Released: 25 August 2018
Director: Kevin Chicken
Cinematography: Jim Marks
Screenplay: Kevin Chicken, Dusan Tolmac
Distributor: Kew Media Group
Cast: Richard Brake- Bob, Natalia Kostrzewa- Katia and Jo Woodcock- Lucy
Genre: Horror
Film Rating: 18
Review Rating: 5/5

Review *** Spoiler Alert***

The main plot throughout the film is of a young Polish woman who develops a relationship with a mysterious tattoo artist called Bob. He takes a sinister turn when she becomes increasingly fascinated by him. Who wouldn’t want to be interested in Bob’s fantastic artwork which you’ll see throughout the film.

It starts with the title and inkblots of different colours, which I believe is a link to the psychology and creative mind of Bob. This is accompanied by music from Sulphur that really grabs your attention, due to its atmospheric and dark nature, and made me want to continue watching.

Throughout the film, you are introduced to Bob, who is the tattoo artist, Katia, who is being kicked out of her friend’s place, and after that to Lucy, who allows Katia to stay. These are the main characters throughout the film, so it was easy to follow the storyline.
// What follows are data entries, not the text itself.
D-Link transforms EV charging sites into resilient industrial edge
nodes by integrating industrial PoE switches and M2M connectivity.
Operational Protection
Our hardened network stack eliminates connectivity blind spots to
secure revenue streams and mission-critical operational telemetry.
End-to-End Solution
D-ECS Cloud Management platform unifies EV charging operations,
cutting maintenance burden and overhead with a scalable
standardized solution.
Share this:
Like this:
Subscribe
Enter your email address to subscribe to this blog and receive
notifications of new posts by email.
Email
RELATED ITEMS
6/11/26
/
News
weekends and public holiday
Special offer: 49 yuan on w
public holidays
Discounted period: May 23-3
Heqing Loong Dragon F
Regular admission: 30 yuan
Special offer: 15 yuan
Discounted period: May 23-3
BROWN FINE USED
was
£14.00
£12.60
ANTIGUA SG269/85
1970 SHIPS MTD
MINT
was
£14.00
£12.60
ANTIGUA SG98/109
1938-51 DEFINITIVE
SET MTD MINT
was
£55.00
It starts getting more and more interesting as it goes, as there are close up visuals on a person getting a tattoo and body modification scene. This is fascinating to watch and truly beautiful to see even though personally I won’t get body modification. Hey, I’m a tattoo girl, I appreciate the creativity in this area.

There is a part in the film which involves a kidnapping; it gets very dark and creepy but fascinating to watch, especially when Bob starts tattooing Katia. There are references to Stockholm syndrome where the young women are being groomed by the tattoo artist. This may be uncomfortable to some viewers, but this creates purpose throughout the film because she starts accepting body modification as a beautiful art form and becomes stronger in the end as a person, even though neither she nor anyone should ever go through a traumatic ordeal to accept beauty or have positive self-esteem.
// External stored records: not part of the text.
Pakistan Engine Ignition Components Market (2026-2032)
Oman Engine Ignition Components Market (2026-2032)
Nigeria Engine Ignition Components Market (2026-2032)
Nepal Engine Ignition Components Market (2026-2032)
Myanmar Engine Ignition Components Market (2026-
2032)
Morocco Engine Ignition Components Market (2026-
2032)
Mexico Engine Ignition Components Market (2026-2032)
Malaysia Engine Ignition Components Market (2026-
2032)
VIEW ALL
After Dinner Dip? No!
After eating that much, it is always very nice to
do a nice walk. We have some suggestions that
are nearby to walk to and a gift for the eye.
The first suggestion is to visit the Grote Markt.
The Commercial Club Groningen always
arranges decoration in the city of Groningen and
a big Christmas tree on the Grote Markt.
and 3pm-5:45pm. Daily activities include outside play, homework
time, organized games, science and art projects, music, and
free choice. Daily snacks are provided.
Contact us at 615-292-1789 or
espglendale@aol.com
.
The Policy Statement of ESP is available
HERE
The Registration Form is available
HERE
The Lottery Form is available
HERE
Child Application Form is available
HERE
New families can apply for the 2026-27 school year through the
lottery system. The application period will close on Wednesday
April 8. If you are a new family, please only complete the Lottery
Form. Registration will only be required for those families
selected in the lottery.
Also, in my opinion, the movie as a whole teaches people different concepts and views on what should be beautiful and body-positive. There is a part where Katia is looking through a book on modification and tattoos and says, “this person looks weird or looks ugly”, and the tattoo artist explains that there are no limits on what is beautiful: this can be changing hair colour, new clothes, tattoos and body modification, which is excellent to see.

The cinematography by Jim Marks is spectacular, from the London skyline to the torture, to the body modification. The filming of Katia’s kidnapping keeps you involved and helps convey the emotions straight to you.

I love that this film is filmed in London, Camden. Hearing references to the Dev, which we all know is Camden Town’s oldest and most famous metal, punk and rock n’ roll pub, was such a nice touch.

Would I recommend this film? I would recommend this film with its different horror elements, and also the beautiful tattoo designs if you’re interested in body modification. I also liked that it had a decent storyline, recognisable actors and was filmed in London, it’s just a shame I didn’t get to watch this on a big cinema screen as I bet it was intense and suspenseful.